My guide books like to say that Amsterdam is fun, if you don't mind the seediness and grime. I think they're completely mistaken. Every major city in the world has a bit of an underbelly, but Amsterdam's is, if anything, less troubling because it's all regulated and localized. (more on this later).

But how many major cities can boast of aesthetic like this? After walking alongside the countless canals in the downtown area, I had to remind myself that this wasn't just a tourist trap: for many people, this is where they live!! I can't imagine seeing it every morning, and I used to wake up next to Vancouver's biggest beachfront.











After what was about an hour of wandering around, I decided to check out a museum on the history of the city itself. Amsterdam is extremely nice for an English-speaker such as myself because it's basically a bilingual city. Every museum exhibit was in Dutch as well as English.




Dam Square


So, with my new knowledge, I could now identify many of the buildings I had seen.


The heart of the heart of Amsterdam is Dam Square, the historic gathering place of the city. Today the square is surrounded by massive buildings and still filled with people. These buildings are among the most impressive and storied of the whole city, and I'll go into detail about them below.










The Royal Palace


Once you set your eyes on the Royal Palace, it takes some effort to turn away. It dominates the Square.


Construction began on it in 1648 and completed seven years later. It first served as a town hall (Europe's largest administrative building at the time), and eventually became a palace to Napoleon Bonaparte's brother, among others.


I'm still not completely clear on what function the building serves today.
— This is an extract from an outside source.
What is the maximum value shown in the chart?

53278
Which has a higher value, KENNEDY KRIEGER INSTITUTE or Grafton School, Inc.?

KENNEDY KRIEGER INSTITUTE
It did not appear that it was possible to get inside.









Nieuwe Kerk (The New Church)


This was originally built in the 1400s, and was the first Protestant church built in Amsterdam (if I'm remembering the museum correctly). It burnt down almost completely in 1645, and was rebuilt in a Gothic style. It sits directly beside the Royal Palace.


It's a creepy but impressive building. It is used primarly as an exhibition space, and it currently has a large exhibition on "Dutch heroes", as well as certain art pieces on loan from other museums.






Magna Plaza


This actually sits just behind Dam Sqaure. I'm not even sure how old the building is, but it's a massive and eye-catching structure.
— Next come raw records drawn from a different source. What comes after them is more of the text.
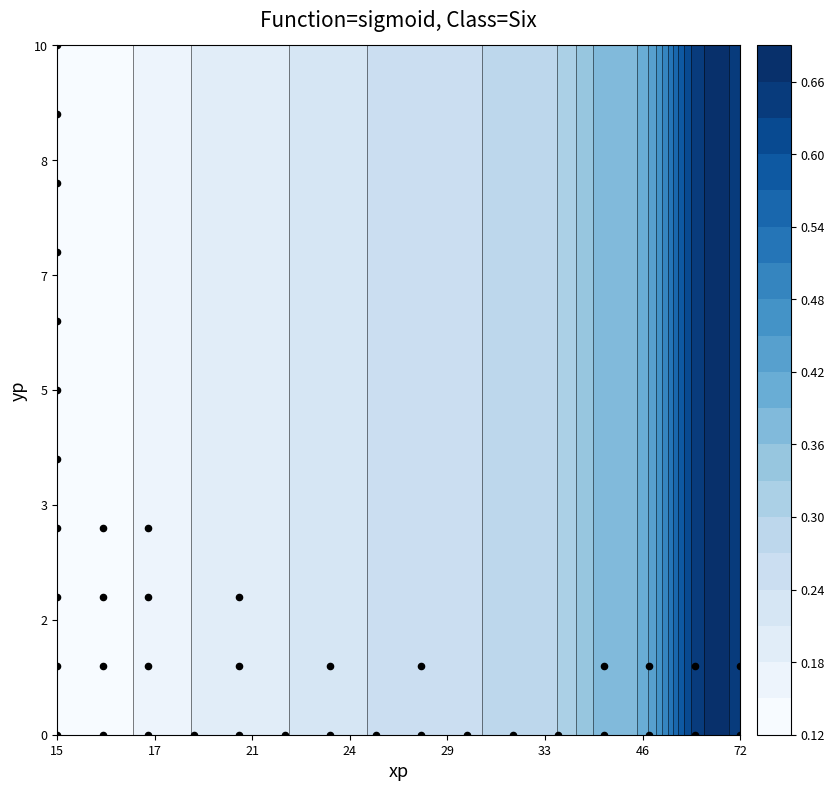

Reading left to right, list all the values displayed in this chart.

0	0	0	0	0	1	0	1	0	0	2	0	3	2	1	0	0	1	0	4	2	0	5	0	6	1	7	1	0	8	1	3	9	10	0	1	1	1	2	3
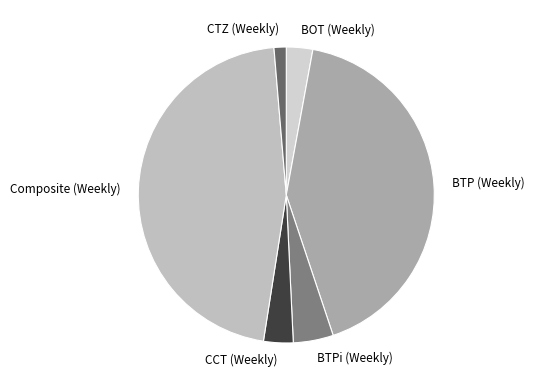

Between BTPi (Weekly) and BTP (Weekly), which is larger?

BTP (Weekly)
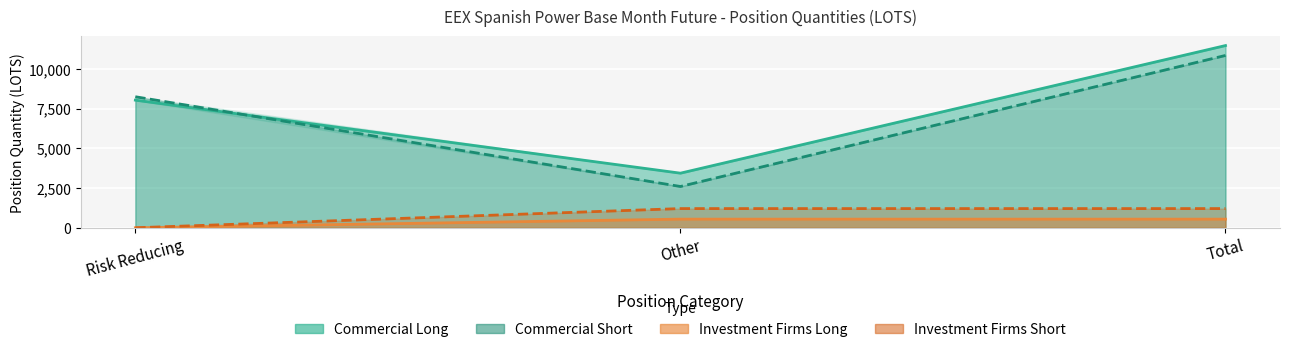

At which category is the sum across all series the highest?

Total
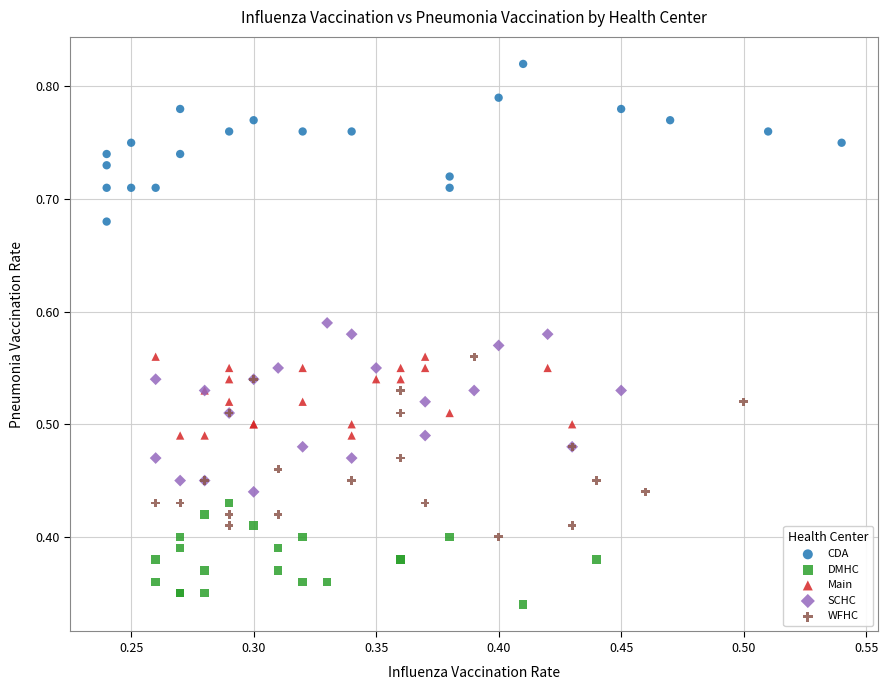

Which series has the largest Y range (max minus min)?

WFHC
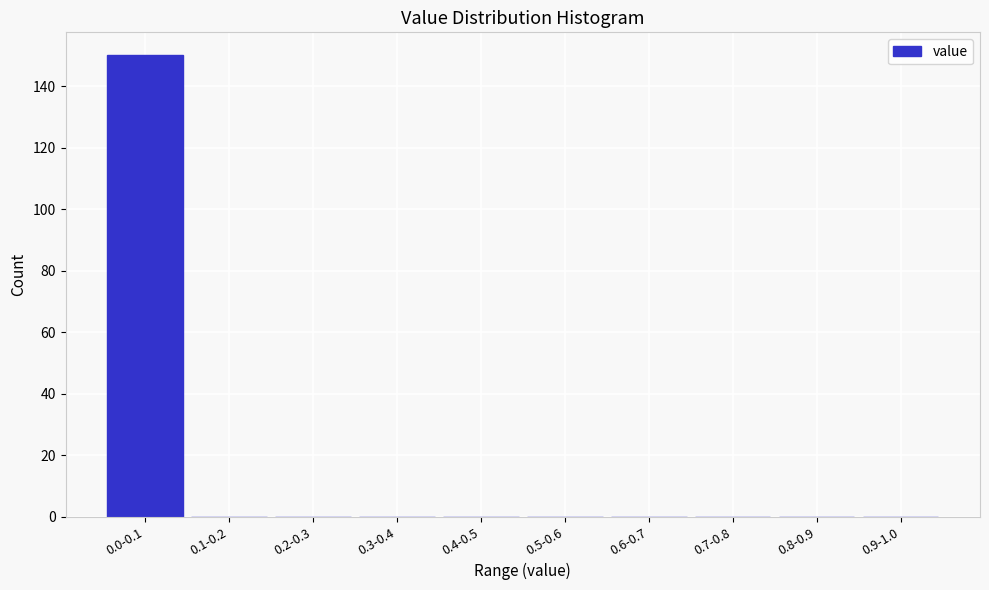

Reading left to right, extract all data points from this chart.

0.0-0.1=150	0.1-0.2=0	0.2-0.3=0	0.3-0.4=0	0.4-0.5=0	0.5-0.6=0	0.6-0.7=0	0.7-0.8=0	0.8-0.9=0	0.9-1.0=0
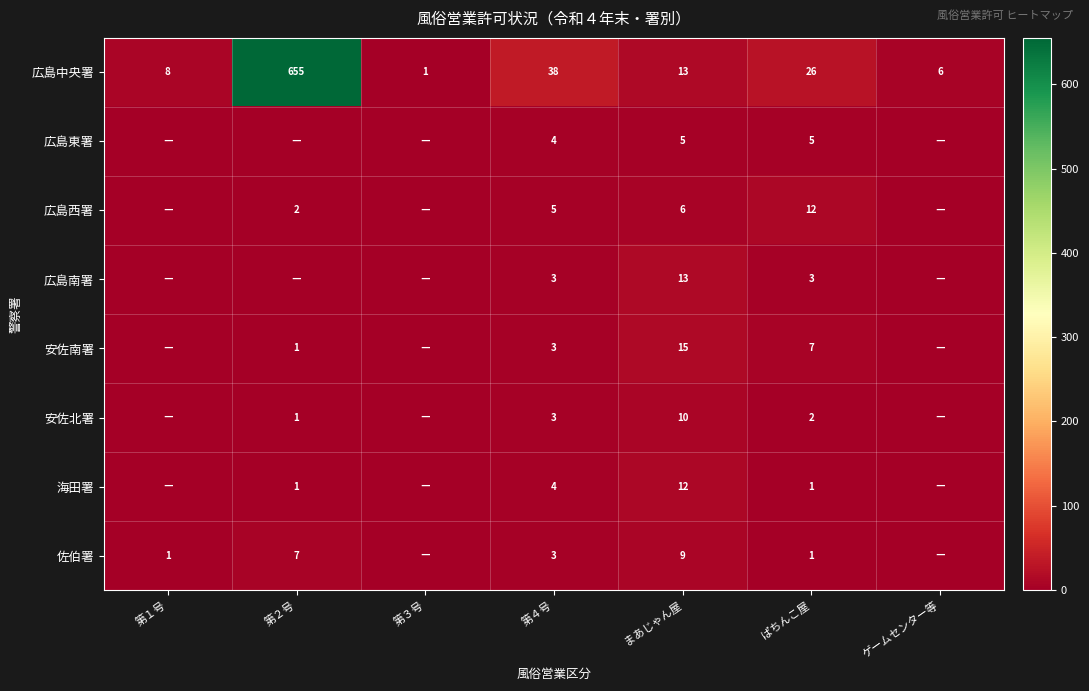

Is it true that 広島中央署 equals 3 at まあじゃん屋?

False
Before getting to the last picture, see if you can guess what's inside.








Only in Amsterdam: a shopping mall!




The National Monument


It sits on the opposite side of Dam Square from the Royal Palace. It was erected as a memorial to the victims of World War II.




The Rijksmuseum


We are no longer in Dam Square; this is on the far side of the downtown district from the train station.


The Rijksmuseum is a massive art museum, the biggest in Holland and one of the biggest in Europe. Its collection is usually in the thousands, but it only has about 200 at the moment because of major renovations due to complete in 2009. It's most famous piece is Nightwatch by Rembrandt.








The Red Light District


My guide book says: "You're not fooling anyone. Everyone who goes to Amsterdam ends up doing some 'window shopping'."


Well, of course I had to go check it out for, um, cultural reasons.


It's very strange. I didn't take any pictures, except for the irresistable one below, because I felt weird walking around there with a camera. Basically, there are a ton of alleyways and along them are little doorways that either have a girl in them or they don't.




I thought a lot about this while I was there. It's hard to imagine a more degrading situation for a female to be in.

But prostitution happens whether it's legal or not. The Red Light district is full people, you know exactly where it is in the city and can avoid it if you want, and it's regularly patrolled by police. I would rather spend three hours in the Red Light district than three minutes in the Downtown Eastside in Vancouver.


All that said, I felt terribly sorry for the women behind the doors. What a life.


The Rest


Obviously, I haven't even scratched the surface of the city, but there's only so much a guy can do in a few hours. I spent my last 90 minutes just wandering the streets again. It is absolutely staggering how many times you round a corner and are facing a mind-blowingly huge and ancient structure, the kind that just takes your breath away. I don't know what most of these buildings even are. Some are clearly churches, but others...who knows?!


If you ever saw one of these buildings in Canada it'd be listed as a national treasure; in Amsterdam, it's, oh, the grocery store.

















Finally it was time to head home, and I walked back to the train station. Look carefully at the picture below: those rows above the water are bicycles parked beside the station.




This was my last view of Amsterdam.



3 comments:

Kathy said...

Makes the little church at Kelwood look really little, eh? Thanks for bringing Amsterdam to life for us. Any people pictures in that camera of yours?

Aunt L said...

Not sure what happened to my posting name, but tis me, your aunt.
Reading your blog was a nice way to spend my morning off. Makes me want to go there. Guess you're saving Anne Frank's house for when your mom is there hey?

brian platt said...

The smallest church in the smallest town of Holland makes the Kelwood church look little. (Actually, most of the churches in Canada do too....). But it is amazing how dominant the churches are here in relation to the other buildings.

As for Anne Frank's house, I was there but didn't go inside. It's not a noteworthy building from the outside; it'd be pretty easy to pass it by if it weren't for the lineup of people.